**WHAT THE EXERCISE ASKS**
Your result should be every line of the records below that contains the word "this".

**DATA TO PROCESS**
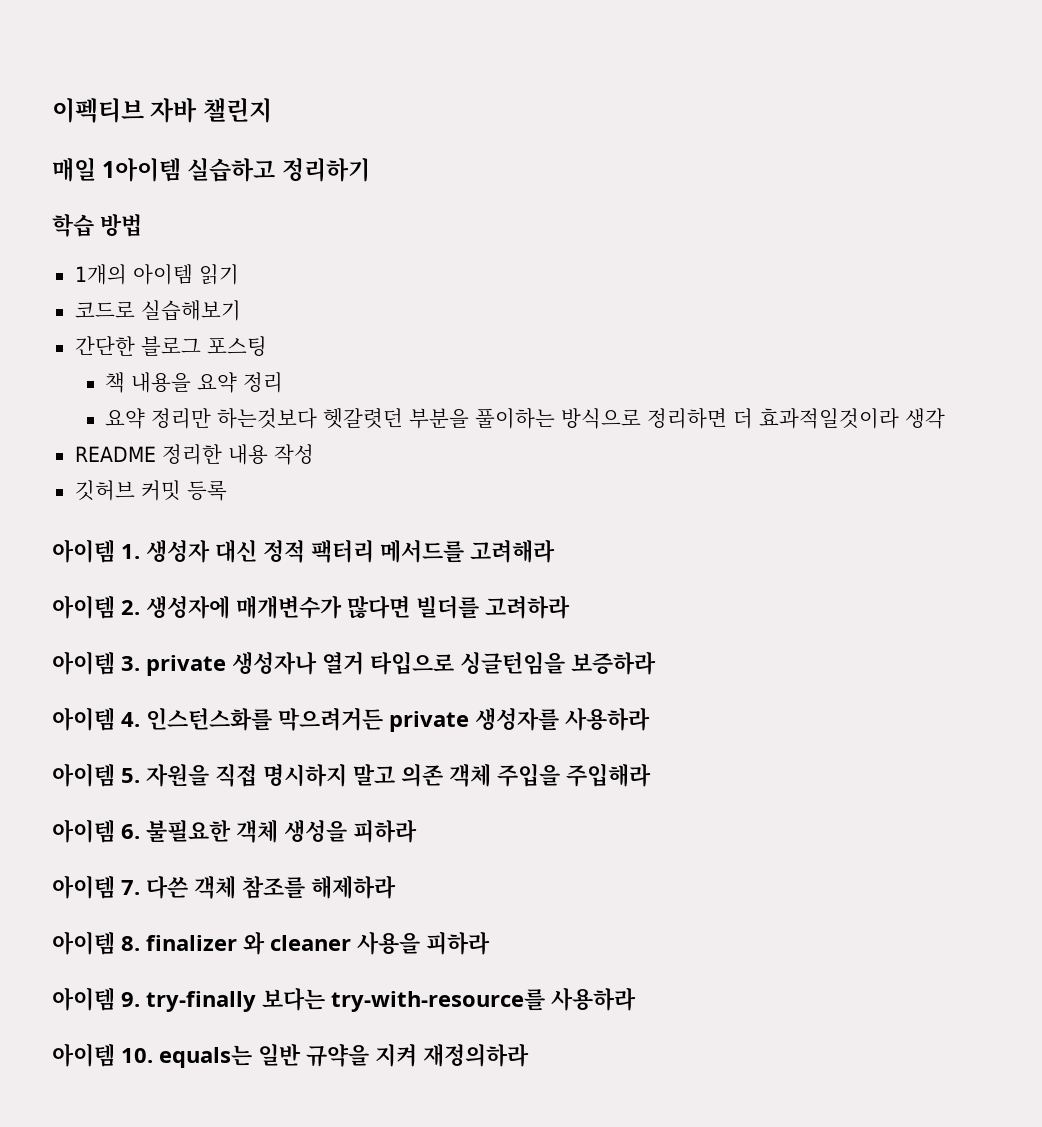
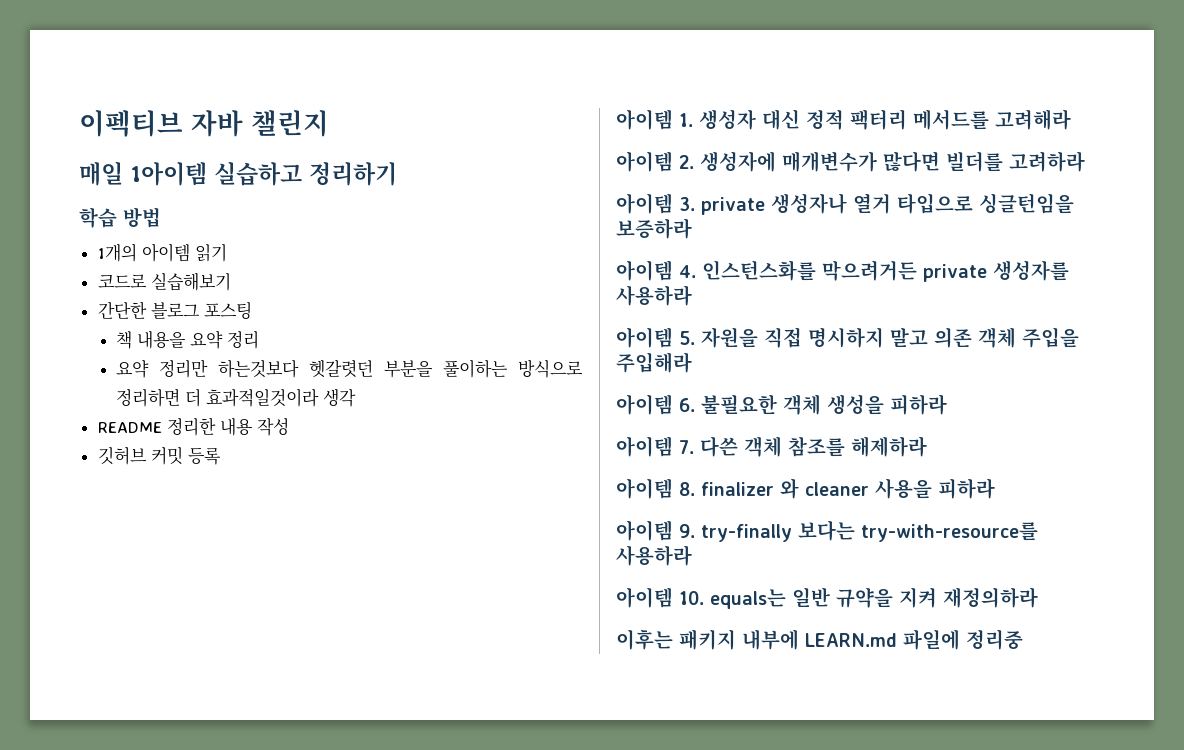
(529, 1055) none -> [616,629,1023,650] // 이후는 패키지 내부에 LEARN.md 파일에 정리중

--

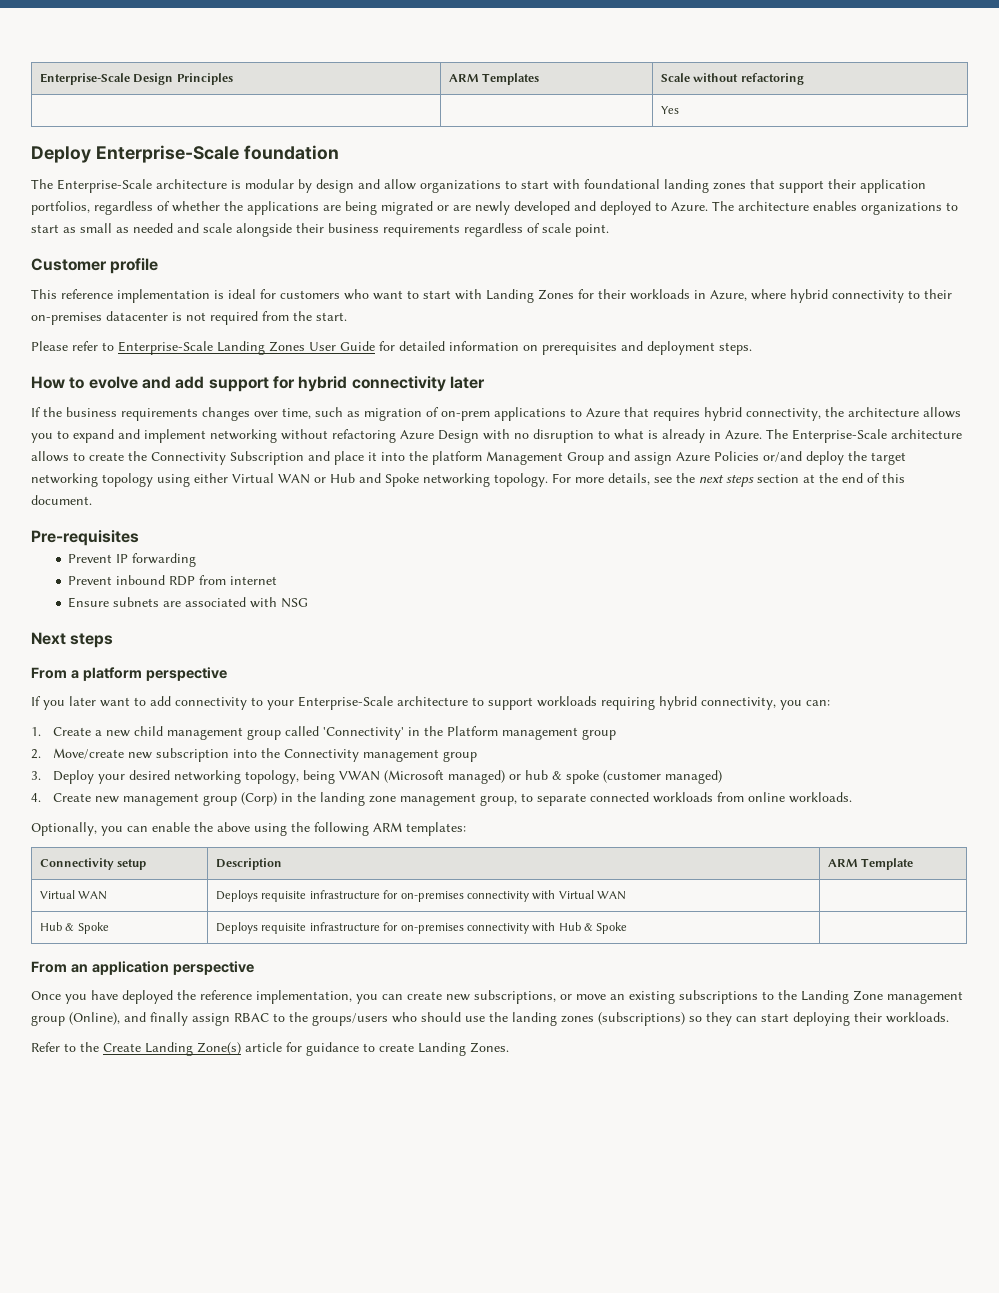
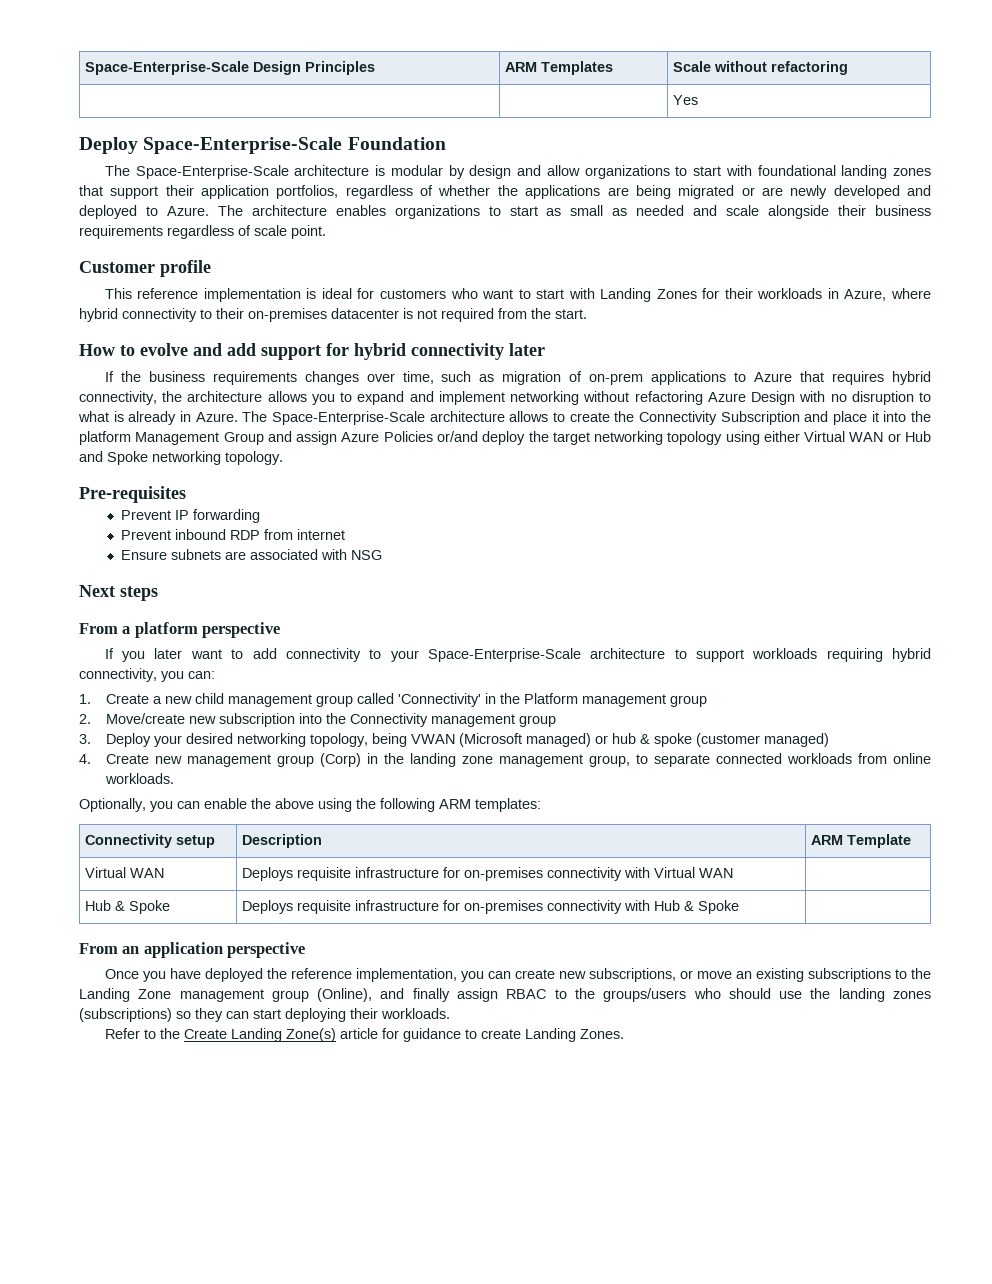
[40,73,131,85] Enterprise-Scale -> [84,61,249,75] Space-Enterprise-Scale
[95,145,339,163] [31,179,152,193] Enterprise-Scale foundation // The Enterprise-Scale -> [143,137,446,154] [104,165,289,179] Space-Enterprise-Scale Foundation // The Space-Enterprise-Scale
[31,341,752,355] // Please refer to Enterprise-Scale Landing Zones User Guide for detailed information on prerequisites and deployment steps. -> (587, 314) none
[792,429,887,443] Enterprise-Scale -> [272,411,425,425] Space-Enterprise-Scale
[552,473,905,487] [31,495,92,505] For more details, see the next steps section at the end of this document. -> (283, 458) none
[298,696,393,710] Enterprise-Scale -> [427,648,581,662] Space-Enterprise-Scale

--

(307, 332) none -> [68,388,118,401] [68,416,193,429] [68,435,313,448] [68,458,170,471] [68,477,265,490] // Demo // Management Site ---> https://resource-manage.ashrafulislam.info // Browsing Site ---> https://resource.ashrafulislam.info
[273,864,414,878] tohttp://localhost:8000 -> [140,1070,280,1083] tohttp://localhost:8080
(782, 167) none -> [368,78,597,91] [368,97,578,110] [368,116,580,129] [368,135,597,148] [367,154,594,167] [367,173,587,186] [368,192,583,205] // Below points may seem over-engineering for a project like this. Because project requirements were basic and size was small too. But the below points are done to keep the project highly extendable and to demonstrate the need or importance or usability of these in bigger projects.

**ANSWER SPACE**
[552,473,905,487] [31,495,92,505] For more details, see the next steps section at the end of this document. -> (283, 458) none
(782, 167) none -> [368,78,597,91] [368,97,578,110] [368,116,580,129] [368,135,597,148] [367,154,594,167] [367,173,587,186] [368,192,583,205] // Below points may seem over-engineering for a project like this. Because project requirements were basic and size was small too. But the below points are done to keep the project highly extendable and to demonstrate the need or importance or usability of these in bigger projects.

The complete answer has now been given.